[Data records — start]

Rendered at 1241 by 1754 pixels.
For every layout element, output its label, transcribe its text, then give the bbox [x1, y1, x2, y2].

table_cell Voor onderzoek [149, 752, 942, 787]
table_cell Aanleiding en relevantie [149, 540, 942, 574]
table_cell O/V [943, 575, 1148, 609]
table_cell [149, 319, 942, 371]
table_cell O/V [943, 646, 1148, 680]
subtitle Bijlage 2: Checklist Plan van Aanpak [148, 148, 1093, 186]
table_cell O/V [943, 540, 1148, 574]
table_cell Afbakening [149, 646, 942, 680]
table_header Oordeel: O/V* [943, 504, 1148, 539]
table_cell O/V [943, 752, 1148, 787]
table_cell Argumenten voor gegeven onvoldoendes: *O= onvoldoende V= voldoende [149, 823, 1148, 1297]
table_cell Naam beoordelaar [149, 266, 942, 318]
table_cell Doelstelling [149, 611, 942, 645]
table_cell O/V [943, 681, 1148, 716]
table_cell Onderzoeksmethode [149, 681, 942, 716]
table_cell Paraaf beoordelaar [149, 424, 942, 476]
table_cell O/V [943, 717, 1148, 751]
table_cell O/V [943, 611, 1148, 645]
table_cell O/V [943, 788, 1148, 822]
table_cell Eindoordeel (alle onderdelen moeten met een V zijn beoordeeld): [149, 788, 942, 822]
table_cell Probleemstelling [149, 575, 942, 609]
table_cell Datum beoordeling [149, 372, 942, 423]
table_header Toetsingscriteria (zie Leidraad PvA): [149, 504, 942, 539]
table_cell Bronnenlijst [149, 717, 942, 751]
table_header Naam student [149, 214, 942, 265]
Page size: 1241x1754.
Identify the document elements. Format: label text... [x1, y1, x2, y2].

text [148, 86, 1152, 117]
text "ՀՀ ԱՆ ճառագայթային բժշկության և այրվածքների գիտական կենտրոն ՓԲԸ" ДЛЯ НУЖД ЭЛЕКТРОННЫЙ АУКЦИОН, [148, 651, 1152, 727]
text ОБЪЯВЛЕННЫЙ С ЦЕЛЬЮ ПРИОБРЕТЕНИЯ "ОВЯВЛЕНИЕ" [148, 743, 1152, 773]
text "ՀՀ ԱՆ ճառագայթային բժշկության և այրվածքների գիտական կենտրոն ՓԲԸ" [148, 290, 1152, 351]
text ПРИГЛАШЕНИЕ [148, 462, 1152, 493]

[Data records — finish]

**Activity:**
Check each line of the records for the word "այրվածքների" and extract those that contain it.

**Answer area:**
text "ՀՀ ԱՆ ճառագայթային բժշկության և այրվածքների գիտական կենտրոն ՓԲԸ" ДЛЯ НУЖД ЭЛЕКТРОННЫЙ АУКЦИОН, [148, 651, 1152, 727]
text "ՀՀ ԱՆ ճառագայթային բժշկության և այրվածքների գիտական կենտրոն ՓԲԸ" [148, 290, 1152, 351]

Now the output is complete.